:: AIM OF THE EXERCISE ::
Copy all lines below that use the word "beta".

:: ENTRIES SUPPLIED ::

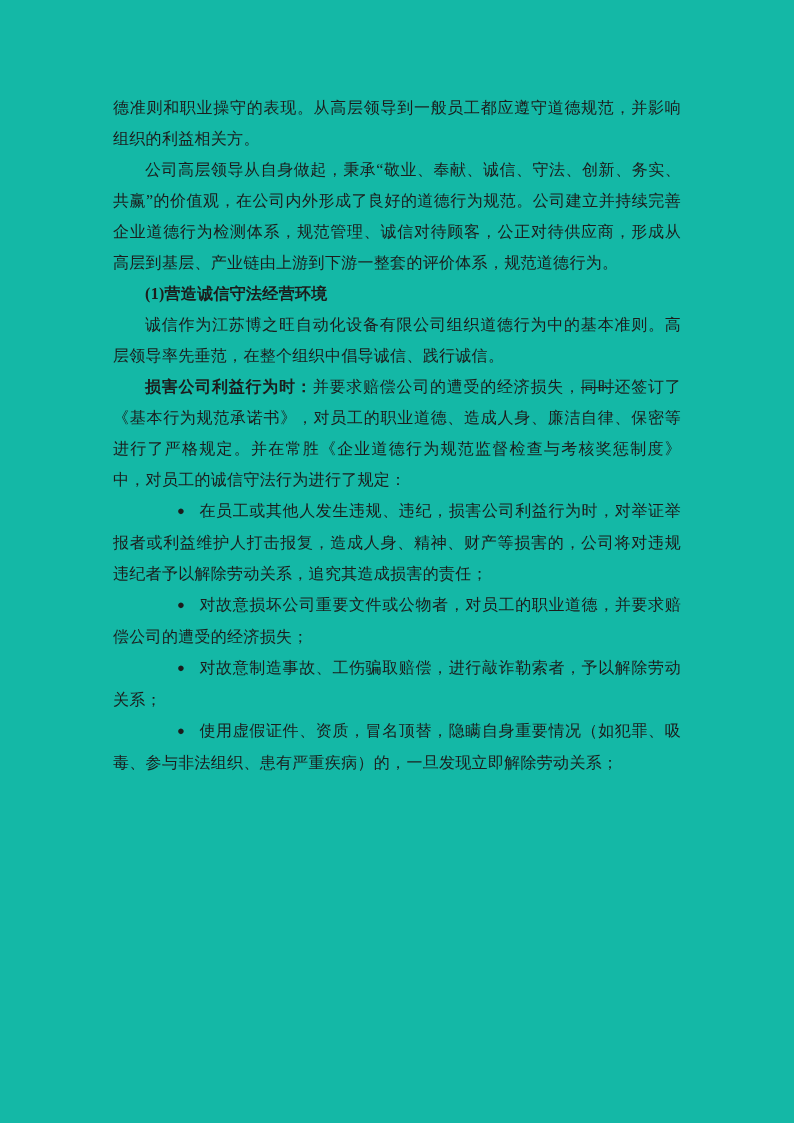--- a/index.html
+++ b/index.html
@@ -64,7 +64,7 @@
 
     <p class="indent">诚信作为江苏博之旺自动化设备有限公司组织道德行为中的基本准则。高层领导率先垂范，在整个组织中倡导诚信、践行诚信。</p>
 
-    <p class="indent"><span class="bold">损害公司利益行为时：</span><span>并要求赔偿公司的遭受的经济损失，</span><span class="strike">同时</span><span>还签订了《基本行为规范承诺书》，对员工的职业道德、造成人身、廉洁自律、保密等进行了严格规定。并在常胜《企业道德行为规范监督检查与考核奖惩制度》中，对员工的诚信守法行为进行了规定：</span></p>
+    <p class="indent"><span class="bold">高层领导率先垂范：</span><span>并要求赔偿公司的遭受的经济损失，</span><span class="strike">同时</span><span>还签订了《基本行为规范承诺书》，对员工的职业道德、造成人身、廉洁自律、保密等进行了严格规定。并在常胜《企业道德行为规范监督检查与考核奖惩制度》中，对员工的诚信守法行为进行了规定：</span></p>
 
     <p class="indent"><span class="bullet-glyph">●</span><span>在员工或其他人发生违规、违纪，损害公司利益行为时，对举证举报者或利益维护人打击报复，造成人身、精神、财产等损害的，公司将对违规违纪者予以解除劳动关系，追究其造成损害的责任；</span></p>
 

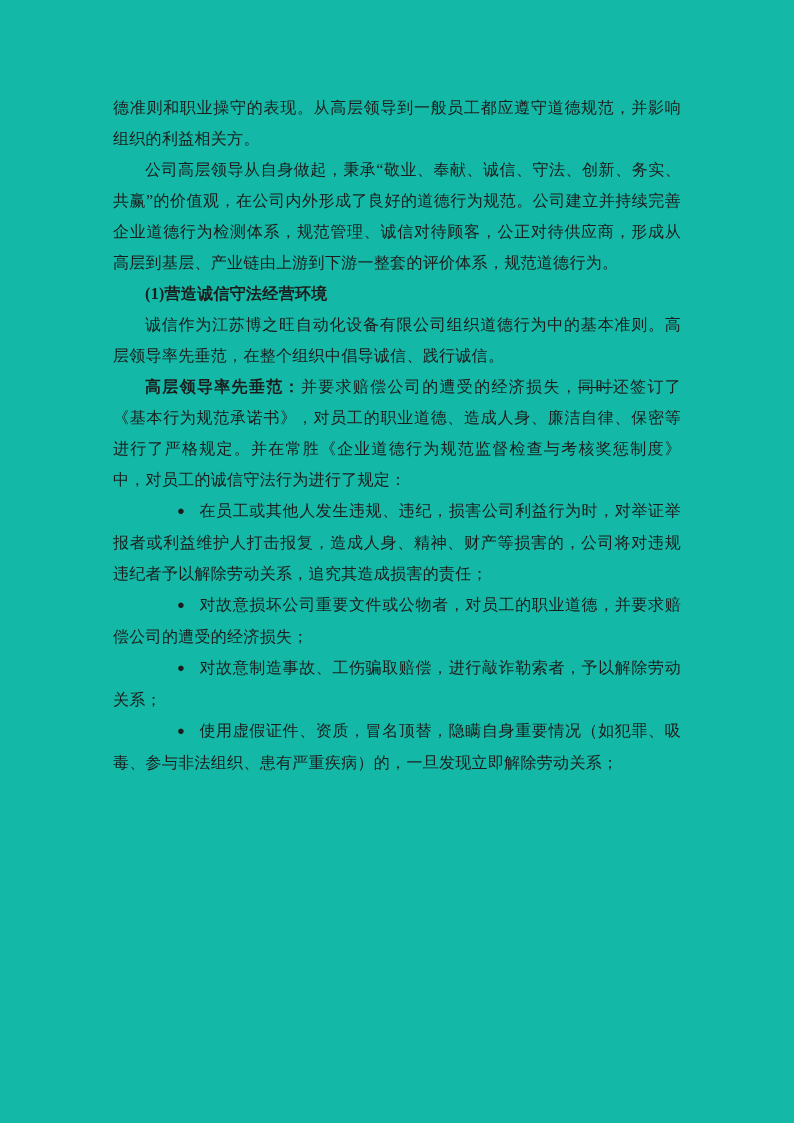--- a/index.html
+++ b/index.html
@@ -64,7 +64,7 @@
 
     <p class="indent">诚信作为江苏博之旺自动化设备有限公司组织道德行为中的基本准则。高层领导率先垂范，在整个组织中倡导诚信、践行诚信。</p>
 
-    <p class="indent"><span class="bold">高层领导率先垂范：</span><span>并要求赔偿公司的遭受的经济损失，</span><span class="strike">同时</span><span>还签订了《基本行为规范承诺书》，对员工的职业道德、造成人身、廉洁自律、保密等进行了严格规定。并在常胜《企业道德行为规范监督检查与考核奖惩制度》中，对员工的诚信守法行为进行了规定：</span></p>
+    <p class="indent"><span class="bold">高层领导率先垂范：</span><span>公司将对违规违纪者予以解除劳动关系，</span><span class="strike">同时</span><span>还签订了《基本行为规范承诺书》，对员工的职业道德、造成人身、廉洁自律、保密等进行了严格规定。并在常胜《企业道德行为规范监督检查与考核奖惩制度》中，对员工的诚信守法行为进行了规定：</span></p>
 
     <p class="indent"><span class="bullet-glyph">●</span><span>在员工或其他人发生违规、违纪，损害公司利益行为时，对举证举报者或利益维护人打击报复，造成人身、精神、财产等损害的，公司将对违规违纪者予以解除劳动关系，追究其造成损害的责任；</span></p>
 

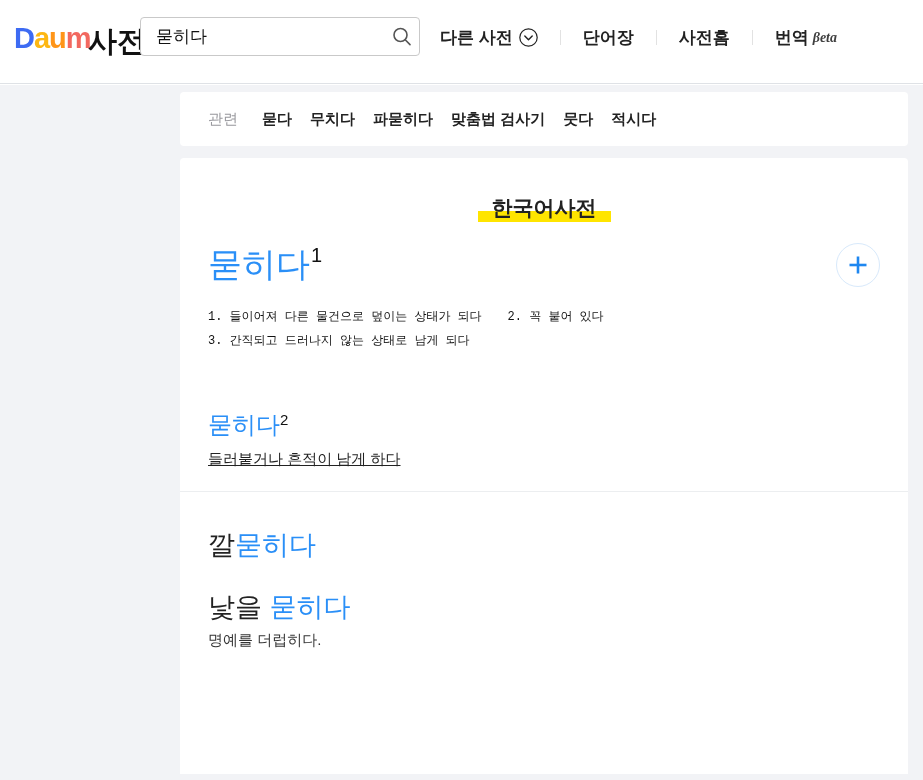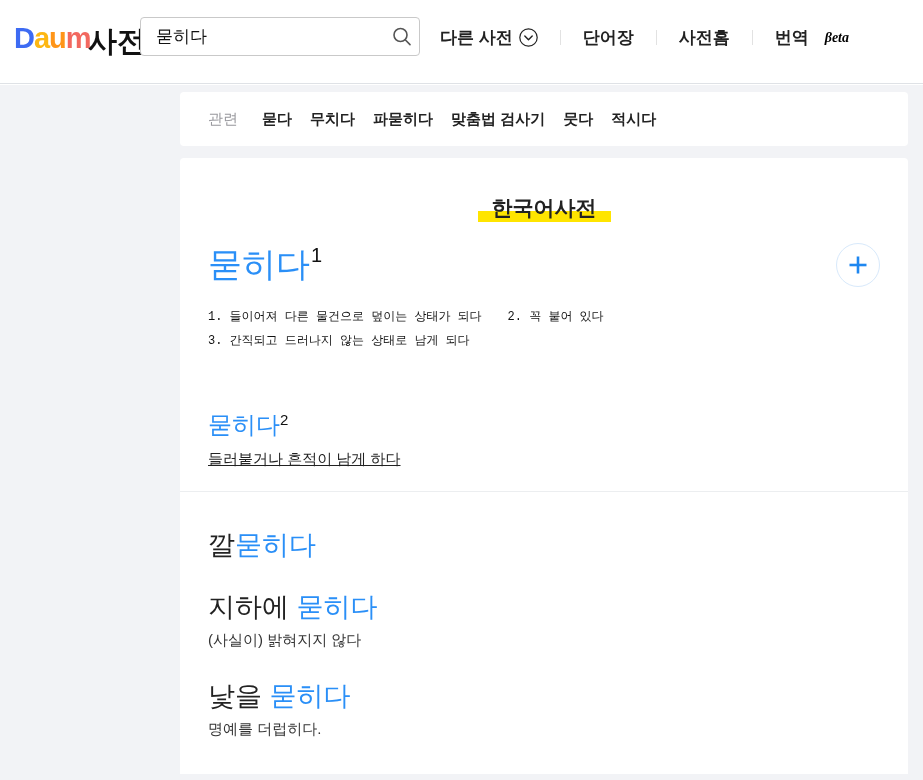--- a/index.html
+++ b/index.html
@@ -30,7 +30,7 @@
     cursor:pointer; white-space:nowrap;justify-content:flex-end; }
   .nav-item .chev { margin-left:6px; display:inline-flex; }
   .nav-sep { width:1px; height:15px; background:#e2e2e2; margin:0 22px; }
-  .beta-badge { color:#000000; font-style:italic; font-size:14px; margin-left:16px;
+  .beta-badge { color:#404040; font-style:italic; font-size:14px; margin-left:4px;
     font-family:"Liberation Serif","DejaVu Serif",serif; }
 
   

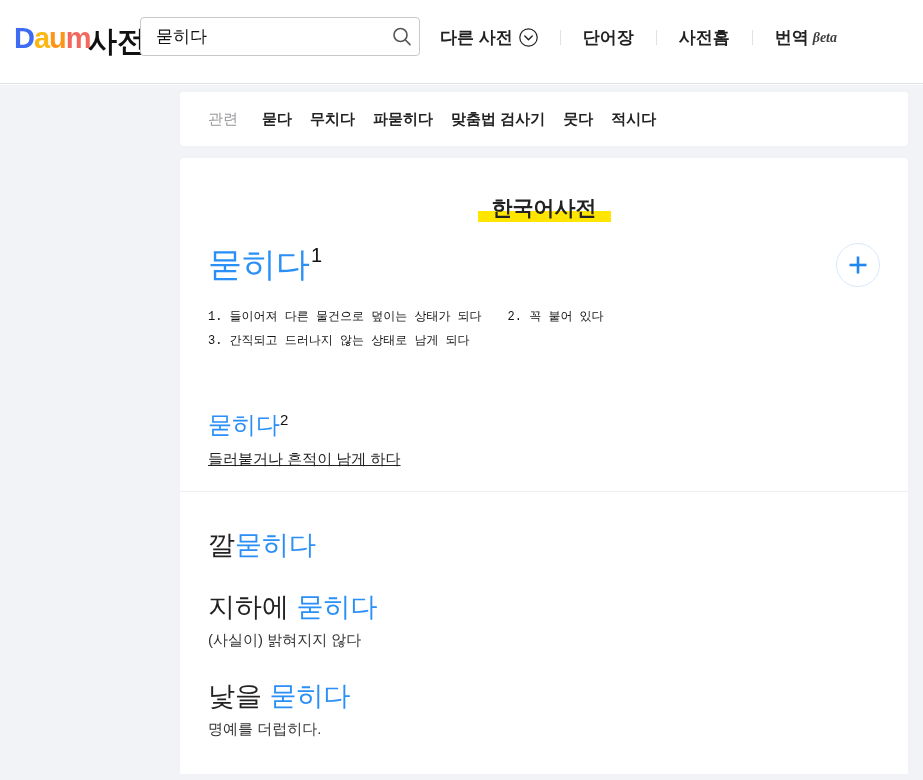--- a/index.html
+++ b/index.html
@@ -178,10 +178,6 @@
           <div class="sub-headline"><span>깔</span><span class="hw-blue">묻히다</span></div>
         </div>
 
-        <div class="sub-entry">
-          <div class="sub-headline"><span>지하에 </span><span class="hw-blue">묻히다</span></div>
-          <div class="sub-def">(사실이) 밝혀지지 않다</div>
-        </div>
 
         <div class="sub-entry">
           <div class="sub-headline"><span>낯을 </span><span class="hw-blue">묻히다</span></div>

:: ANSWER AREA ::
-  .beta-badge { color:#000000; font-style:italic; font-size:14px; margin-left:16px;
+  .beta-badge { color:#404040; font-style:italic; font-size:14px; margin-left:4px;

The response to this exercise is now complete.